What is being asked.
Your answer should hold all lines of the entries that include the word "evenodd".

Stored data:
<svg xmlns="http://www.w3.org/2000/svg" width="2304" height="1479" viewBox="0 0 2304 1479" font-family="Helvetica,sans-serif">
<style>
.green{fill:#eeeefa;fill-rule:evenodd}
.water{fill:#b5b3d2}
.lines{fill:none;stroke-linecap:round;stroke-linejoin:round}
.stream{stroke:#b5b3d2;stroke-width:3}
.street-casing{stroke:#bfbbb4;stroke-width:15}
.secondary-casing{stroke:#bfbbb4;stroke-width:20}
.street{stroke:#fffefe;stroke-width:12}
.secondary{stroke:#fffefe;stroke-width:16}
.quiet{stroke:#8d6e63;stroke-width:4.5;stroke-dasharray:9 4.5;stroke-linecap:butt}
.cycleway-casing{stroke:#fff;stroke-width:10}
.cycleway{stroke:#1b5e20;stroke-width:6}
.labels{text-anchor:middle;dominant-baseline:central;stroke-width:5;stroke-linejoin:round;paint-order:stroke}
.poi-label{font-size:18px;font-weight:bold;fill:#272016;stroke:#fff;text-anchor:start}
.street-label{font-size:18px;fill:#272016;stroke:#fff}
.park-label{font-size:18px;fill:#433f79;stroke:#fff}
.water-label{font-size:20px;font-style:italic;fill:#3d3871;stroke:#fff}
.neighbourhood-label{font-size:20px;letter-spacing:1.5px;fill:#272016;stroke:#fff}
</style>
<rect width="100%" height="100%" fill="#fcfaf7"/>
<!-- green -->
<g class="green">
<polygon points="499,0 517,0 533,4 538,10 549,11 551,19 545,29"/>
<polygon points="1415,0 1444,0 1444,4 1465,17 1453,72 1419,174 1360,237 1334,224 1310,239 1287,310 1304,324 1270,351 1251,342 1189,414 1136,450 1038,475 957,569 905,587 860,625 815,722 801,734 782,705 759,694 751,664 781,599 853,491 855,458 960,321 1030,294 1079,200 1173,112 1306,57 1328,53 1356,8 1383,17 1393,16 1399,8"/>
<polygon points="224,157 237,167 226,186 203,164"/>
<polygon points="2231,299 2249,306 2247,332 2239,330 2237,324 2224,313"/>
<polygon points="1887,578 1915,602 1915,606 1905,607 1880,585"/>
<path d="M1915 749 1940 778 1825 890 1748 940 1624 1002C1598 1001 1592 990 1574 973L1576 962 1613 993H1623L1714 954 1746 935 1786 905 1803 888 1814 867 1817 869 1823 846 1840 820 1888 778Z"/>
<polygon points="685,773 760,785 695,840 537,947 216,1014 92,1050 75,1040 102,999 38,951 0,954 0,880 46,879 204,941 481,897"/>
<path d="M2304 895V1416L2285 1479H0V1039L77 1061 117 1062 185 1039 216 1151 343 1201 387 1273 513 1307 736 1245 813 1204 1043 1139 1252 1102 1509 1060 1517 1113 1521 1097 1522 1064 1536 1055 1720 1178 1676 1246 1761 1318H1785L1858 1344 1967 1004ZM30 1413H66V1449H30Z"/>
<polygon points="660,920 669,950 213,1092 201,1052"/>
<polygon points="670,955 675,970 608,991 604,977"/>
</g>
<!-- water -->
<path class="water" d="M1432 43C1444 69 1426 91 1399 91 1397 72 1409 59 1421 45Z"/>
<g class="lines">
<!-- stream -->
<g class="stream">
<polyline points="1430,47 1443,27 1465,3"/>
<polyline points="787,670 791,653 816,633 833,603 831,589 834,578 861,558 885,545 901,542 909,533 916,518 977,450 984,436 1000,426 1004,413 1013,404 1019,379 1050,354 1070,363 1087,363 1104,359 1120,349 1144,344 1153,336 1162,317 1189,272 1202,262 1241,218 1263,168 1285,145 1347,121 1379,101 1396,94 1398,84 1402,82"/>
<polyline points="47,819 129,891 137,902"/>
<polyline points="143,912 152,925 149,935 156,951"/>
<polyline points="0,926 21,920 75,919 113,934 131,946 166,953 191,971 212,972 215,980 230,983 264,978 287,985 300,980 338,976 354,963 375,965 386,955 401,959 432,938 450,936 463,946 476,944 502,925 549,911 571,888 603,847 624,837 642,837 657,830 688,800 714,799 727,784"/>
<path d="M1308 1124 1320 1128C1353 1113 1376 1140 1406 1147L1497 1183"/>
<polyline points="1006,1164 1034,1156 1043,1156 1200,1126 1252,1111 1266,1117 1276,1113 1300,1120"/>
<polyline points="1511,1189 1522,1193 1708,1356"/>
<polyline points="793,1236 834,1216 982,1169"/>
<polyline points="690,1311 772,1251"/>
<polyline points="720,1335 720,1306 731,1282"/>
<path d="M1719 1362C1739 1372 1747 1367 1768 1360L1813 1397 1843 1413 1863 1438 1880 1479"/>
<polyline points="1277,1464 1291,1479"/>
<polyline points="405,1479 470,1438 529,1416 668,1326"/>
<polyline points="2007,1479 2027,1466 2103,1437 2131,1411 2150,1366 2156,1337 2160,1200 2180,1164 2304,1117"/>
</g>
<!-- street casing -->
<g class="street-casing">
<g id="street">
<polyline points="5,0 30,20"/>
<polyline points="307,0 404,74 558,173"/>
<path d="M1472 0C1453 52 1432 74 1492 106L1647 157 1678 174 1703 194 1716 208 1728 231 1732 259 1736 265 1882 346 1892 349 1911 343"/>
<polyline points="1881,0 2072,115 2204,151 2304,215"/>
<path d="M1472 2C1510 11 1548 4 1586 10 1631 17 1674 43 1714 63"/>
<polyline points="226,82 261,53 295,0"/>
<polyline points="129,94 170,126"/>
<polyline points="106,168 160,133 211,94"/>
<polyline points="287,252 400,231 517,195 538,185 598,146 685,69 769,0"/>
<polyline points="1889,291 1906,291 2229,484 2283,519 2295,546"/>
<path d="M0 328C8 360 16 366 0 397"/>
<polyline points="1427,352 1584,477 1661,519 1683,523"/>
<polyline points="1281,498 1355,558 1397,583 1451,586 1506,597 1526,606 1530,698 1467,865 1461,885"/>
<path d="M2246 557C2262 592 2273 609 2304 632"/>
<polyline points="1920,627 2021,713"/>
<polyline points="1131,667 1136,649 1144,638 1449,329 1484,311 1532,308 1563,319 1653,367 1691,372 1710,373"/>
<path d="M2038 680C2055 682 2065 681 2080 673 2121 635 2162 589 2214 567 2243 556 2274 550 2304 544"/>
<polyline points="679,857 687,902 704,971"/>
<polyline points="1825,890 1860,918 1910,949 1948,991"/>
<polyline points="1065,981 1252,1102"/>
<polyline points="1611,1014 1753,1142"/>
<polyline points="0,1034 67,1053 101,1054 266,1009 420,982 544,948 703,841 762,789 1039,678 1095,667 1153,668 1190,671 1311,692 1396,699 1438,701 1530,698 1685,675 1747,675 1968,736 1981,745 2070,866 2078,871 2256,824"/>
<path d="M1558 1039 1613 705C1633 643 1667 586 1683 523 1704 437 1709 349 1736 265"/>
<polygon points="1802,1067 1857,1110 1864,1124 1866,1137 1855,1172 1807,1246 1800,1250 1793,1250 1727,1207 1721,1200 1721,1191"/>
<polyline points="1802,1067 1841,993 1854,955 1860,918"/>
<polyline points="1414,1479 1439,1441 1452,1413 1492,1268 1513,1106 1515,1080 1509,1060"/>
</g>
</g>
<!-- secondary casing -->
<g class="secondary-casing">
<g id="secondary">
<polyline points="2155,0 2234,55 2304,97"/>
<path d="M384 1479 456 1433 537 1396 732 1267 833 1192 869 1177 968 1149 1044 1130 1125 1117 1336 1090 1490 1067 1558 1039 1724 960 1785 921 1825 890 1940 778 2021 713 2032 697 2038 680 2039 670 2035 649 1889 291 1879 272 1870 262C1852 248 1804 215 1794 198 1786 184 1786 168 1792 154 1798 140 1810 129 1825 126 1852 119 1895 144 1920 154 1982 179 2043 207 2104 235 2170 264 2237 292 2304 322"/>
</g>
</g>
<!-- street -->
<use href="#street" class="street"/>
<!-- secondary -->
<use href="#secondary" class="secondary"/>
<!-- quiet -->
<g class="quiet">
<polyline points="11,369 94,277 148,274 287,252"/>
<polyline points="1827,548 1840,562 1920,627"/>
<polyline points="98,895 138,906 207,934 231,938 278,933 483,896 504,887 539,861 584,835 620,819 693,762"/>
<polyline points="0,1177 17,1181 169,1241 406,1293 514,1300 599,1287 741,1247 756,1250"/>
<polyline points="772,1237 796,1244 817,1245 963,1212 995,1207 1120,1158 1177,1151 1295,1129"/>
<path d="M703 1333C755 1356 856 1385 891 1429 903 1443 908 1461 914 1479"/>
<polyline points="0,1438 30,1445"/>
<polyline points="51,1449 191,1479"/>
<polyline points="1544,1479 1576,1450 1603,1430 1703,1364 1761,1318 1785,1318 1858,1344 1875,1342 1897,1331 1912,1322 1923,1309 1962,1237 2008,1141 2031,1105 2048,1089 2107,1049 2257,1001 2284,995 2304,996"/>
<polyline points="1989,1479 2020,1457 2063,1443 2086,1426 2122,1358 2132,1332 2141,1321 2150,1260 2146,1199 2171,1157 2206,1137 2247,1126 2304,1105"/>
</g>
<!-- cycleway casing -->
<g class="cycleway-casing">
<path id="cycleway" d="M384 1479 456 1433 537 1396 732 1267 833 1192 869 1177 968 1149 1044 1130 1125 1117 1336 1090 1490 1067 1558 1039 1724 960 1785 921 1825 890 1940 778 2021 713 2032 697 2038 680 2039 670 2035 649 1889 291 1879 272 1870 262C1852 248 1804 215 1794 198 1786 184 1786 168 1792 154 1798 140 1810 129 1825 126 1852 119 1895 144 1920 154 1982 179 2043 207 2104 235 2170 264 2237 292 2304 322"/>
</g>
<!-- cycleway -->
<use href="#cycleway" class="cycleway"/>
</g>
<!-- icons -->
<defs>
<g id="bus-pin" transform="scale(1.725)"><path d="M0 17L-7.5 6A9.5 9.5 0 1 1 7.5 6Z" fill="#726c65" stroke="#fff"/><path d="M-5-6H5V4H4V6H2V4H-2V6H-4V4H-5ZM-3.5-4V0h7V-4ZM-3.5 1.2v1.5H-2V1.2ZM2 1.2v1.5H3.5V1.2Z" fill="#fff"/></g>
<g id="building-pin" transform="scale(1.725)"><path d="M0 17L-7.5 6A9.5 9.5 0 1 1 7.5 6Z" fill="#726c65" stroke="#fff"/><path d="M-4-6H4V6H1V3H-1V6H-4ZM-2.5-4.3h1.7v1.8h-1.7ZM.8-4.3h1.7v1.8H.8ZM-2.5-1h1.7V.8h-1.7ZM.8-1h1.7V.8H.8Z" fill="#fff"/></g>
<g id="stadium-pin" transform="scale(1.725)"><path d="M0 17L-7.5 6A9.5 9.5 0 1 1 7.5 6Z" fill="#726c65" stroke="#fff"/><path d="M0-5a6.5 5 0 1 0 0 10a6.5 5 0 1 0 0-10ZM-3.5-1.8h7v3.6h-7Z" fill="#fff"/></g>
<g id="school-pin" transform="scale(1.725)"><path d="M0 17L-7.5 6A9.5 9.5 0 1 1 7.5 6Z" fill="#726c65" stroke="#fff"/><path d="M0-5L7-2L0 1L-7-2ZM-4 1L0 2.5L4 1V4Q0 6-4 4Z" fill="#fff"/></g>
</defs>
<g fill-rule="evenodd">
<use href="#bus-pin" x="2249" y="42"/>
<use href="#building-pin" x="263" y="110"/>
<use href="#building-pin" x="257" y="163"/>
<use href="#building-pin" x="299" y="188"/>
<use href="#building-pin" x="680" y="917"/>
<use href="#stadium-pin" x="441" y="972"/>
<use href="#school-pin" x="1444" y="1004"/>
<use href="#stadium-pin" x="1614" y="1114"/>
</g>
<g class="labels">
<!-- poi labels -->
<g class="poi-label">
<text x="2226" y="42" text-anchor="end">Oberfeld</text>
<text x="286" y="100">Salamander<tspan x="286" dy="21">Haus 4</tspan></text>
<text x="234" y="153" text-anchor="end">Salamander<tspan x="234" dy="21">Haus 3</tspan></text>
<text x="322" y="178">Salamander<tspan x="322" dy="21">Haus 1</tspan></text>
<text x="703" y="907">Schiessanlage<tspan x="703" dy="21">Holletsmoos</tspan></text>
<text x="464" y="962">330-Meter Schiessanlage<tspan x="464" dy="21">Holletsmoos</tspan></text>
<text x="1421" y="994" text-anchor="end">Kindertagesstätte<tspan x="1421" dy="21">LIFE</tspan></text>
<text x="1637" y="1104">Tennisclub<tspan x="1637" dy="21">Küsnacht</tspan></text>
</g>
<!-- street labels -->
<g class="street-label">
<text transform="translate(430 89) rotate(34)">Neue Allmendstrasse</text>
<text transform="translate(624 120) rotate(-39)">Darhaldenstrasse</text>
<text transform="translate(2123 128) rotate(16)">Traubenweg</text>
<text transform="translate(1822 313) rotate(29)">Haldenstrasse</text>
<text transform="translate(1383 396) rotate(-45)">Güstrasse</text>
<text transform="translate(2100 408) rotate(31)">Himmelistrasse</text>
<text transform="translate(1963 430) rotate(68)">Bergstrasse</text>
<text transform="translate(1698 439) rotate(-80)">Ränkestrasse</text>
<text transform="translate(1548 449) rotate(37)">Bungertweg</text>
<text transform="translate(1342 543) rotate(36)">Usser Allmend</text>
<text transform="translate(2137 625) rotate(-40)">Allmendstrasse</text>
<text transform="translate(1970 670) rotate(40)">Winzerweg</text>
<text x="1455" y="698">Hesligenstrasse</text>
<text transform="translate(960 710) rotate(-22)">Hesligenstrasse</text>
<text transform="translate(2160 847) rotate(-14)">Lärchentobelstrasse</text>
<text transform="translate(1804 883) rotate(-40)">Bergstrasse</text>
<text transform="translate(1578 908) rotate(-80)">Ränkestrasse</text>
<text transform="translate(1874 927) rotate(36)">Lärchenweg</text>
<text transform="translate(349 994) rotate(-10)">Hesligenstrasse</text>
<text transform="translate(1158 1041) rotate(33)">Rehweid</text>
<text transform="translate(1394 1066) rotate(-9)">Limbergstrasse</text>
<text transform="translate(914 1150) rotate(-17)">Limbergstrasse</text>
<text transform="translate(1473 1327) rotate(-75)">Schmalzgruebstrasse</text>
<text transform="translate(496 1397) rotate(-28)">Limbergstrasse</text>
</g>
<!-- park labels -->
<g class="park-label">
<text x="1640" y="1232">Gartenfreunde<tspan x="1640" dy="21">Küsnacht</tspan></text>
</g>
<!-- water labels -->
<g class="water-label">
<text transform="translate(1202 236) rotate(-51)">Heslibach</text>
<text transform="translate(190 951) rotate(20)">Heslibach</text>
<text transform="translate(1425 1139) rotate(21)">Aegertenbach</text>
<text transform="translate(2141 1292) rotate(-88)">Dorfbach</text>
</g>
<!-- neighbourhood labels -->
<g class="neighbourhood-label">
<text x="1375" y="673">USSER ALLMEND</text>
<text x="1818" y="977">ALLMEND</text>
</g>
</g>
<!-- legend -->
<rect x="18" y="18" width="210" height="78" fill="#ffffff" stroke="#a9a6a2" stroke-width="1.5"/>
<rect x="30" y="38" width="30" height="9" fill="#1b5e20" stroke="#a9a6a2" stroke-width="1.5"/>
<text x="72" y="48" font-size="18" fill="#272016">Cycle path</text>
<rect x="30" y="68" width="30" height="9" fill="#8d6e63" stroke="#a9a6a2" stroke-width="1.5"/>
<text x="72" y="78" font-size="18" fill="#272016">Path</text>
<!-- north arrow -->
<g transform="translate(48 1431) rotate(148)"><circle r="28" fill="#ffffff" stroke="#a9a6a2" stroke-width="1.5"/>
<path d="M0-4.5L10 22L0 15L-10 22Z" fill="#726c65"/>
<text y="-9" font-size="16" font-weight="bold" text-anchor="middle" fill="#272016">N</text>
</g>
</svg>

Answer section.
.green{fill:#eeeefa;fill-rule:evenodd}
<g fill-rule="evenodd">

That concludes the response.